▶ [DOCUMENT EXTRACT]:
A printable version of the Program Curriculum (8/16/2010) can be downloaded here.
The Ph.D. in Neuroscience follows the curricular guidelines established by the Graduate College of the University of Illinois at Chicago. A total of 96 credit hours is required for graduation. Of these 96 hours, 32 are obtained from formally graded courses (not including research and NEUS 595 Seminar in Neuroscience; i.e. Journal Club). These constitute the "GPA" credit hours. A minimum of 8 GPA hours at the 500 level (not including core courses GCLS 503, NEUS 501, 502, 595 and research) must be obtained by all students, whether or not they enter the program with a Masters of Science degree. These core courses and eight elective credit hours at the 500 level are included within the 32 hours or coursework required for the degree. All graduate trainees take a first year of core courses in biology and neuroscience, as well as rotations through laboratories in participating departments that will begin in the first semester. Before starting their second year, students choose their thesis advisor. At the end of their second year, students take a Preliminary Examination before continuing their dissertation research.

▶ [SUPPLIED DATA]:

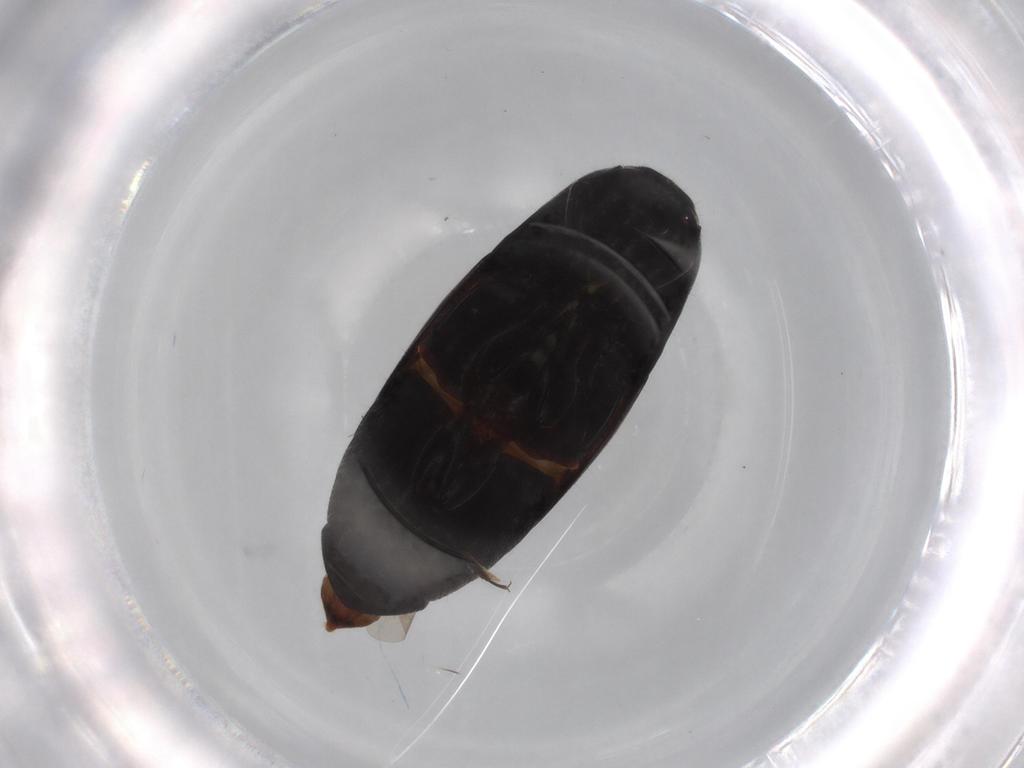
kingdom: Animalia
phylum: Arthropoda
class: Insecta
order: Coleoptera
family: Elateridae
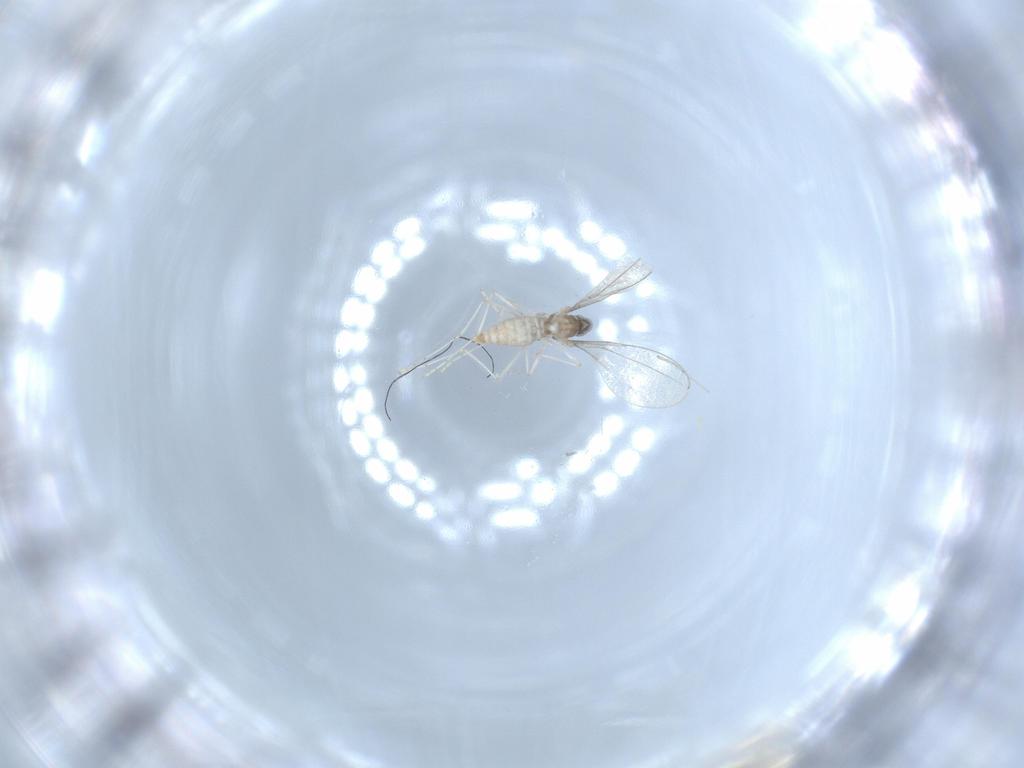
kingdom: Animalia
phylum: Arthropoda
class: Insecta
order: Diptera
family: Cecidomyiidae
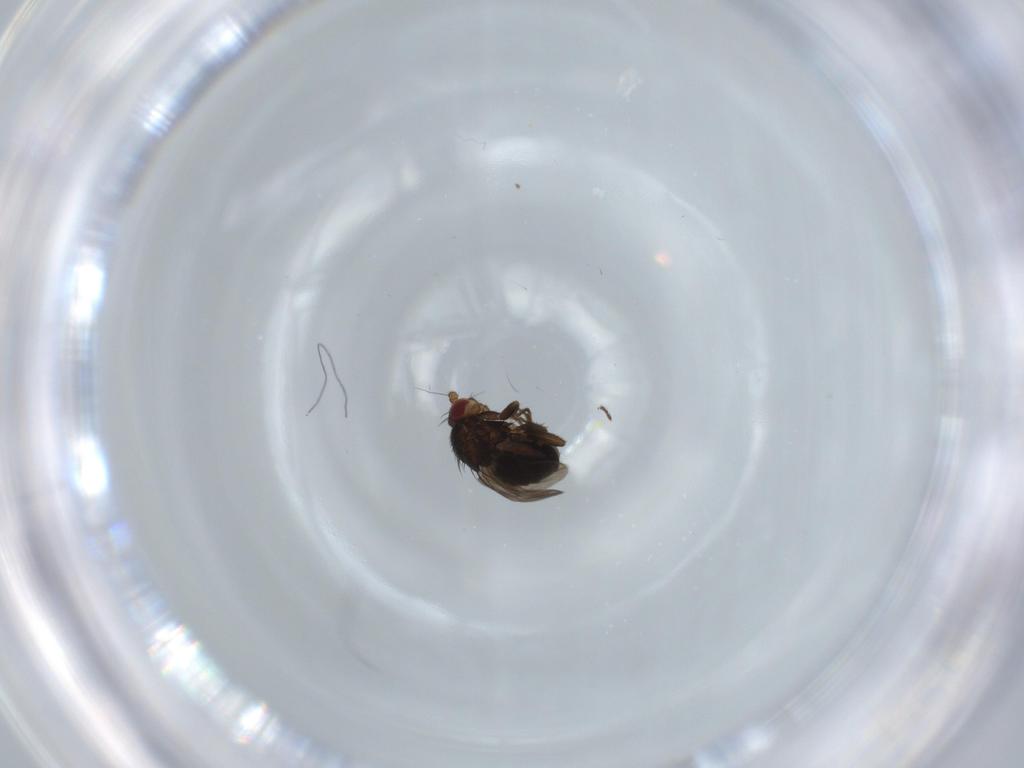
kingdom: Animalia
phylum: Arthropoda
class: Insecta
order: Diptera
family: Sphaeroceridae
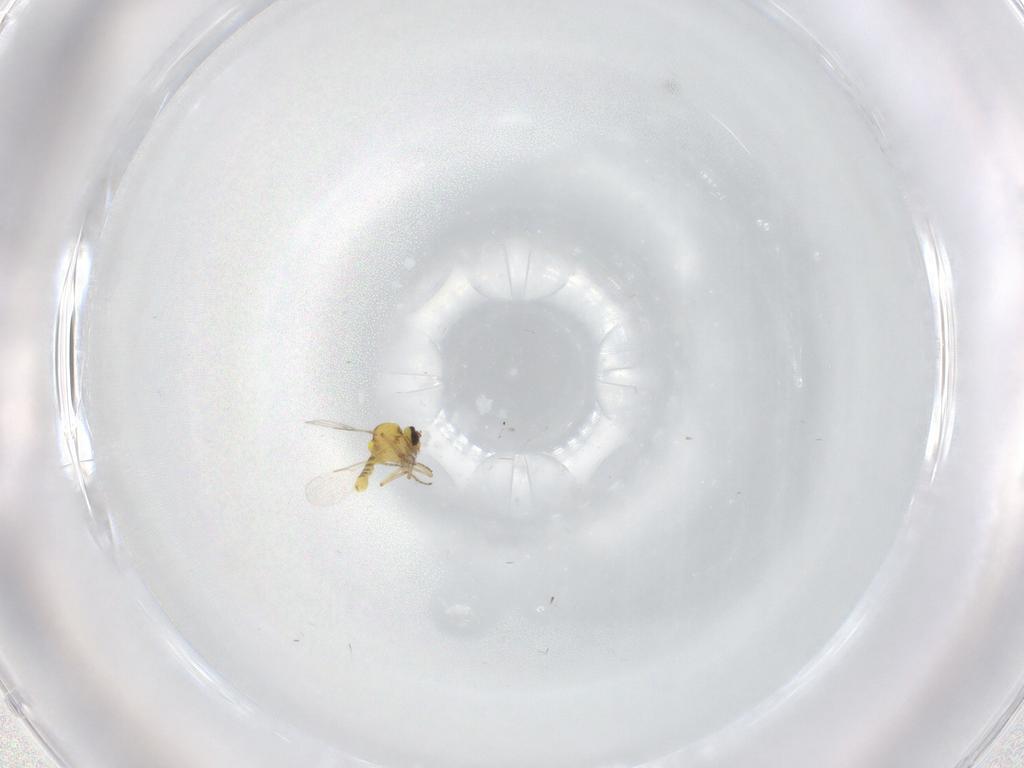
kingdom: Animalia
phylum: Arthropoda
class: Insecta
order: Diptera
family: Ceratopogonidae
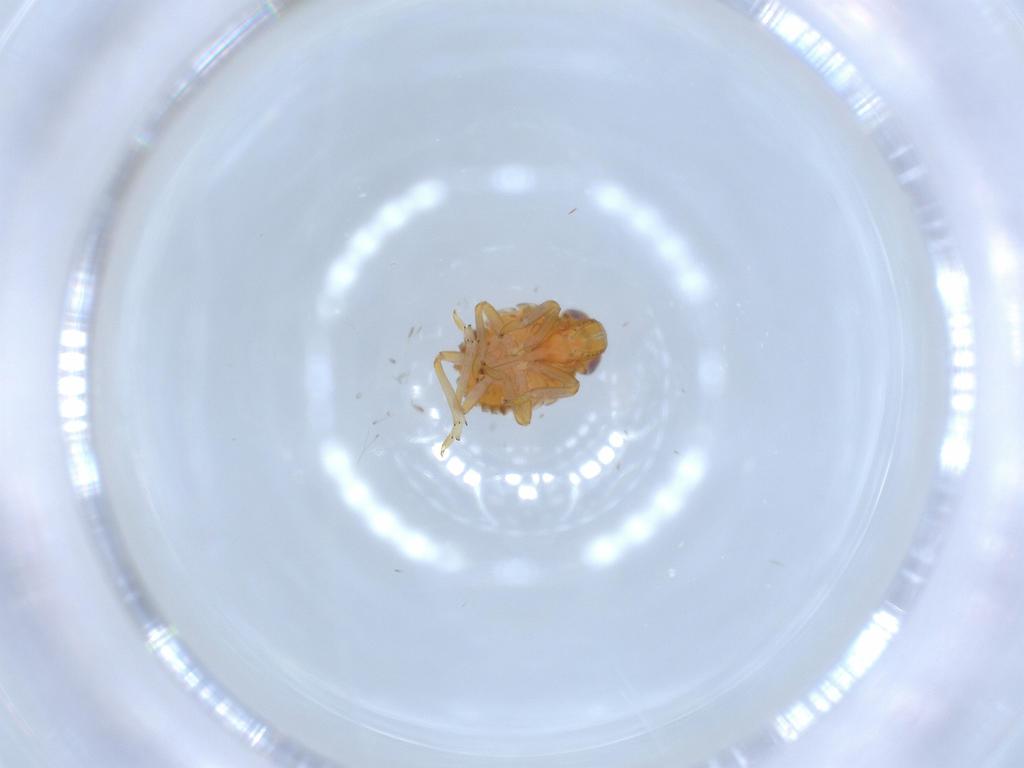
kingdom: Animalia
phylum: Arthropoda
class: Insecta
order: Hemiptera
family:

▶ [TASK LIST]:
[1] In the neuroscience curriculum description, why are 32 of the 96 hours called the "GPA" credit hours? Answer in one to three sentences.
[2] According to the neuroscience curriculum description, when do students choose their thesis advisor?
[3] Resume the neuroscience curriculum description, picking up right after its last sentence.
The lines have nothing to do with the neuroscience curriculum description.

▶ [YOUR WRITTEN ANSWERS]:
[1] They are the hours earned from formally graded courses. Research and NEUS 595 Seminar in Neuroscience (Journal Club) are not counted among them.

[2] Before starting their second year.

[3]
Note to M.D. Ph.D. Students: M.D. Ph.D. students are required to meet all the requirements of the Graduate Program. Exceptions are noted in the downloadable version of the Program Provisions (see above). However, every effort will be made to design a program that best suits the needs and talents of the individual students. M.D. Ph.D. students must consult with the Director of the M.D. Ph.D. Program as well as the Director of Graduate Studies of the Neuroscience Program before beginning rotations or choosing a thesis advisor. Normally, M.D. Ph.D. candidates begin their course work with the first two years of the Medical School curriculum. They are required to complete their laboratory rotations during those first years. Required Graduate-level courses and electives and the Ph.D. Preliminary Examinations should be completed by the end of Year 3.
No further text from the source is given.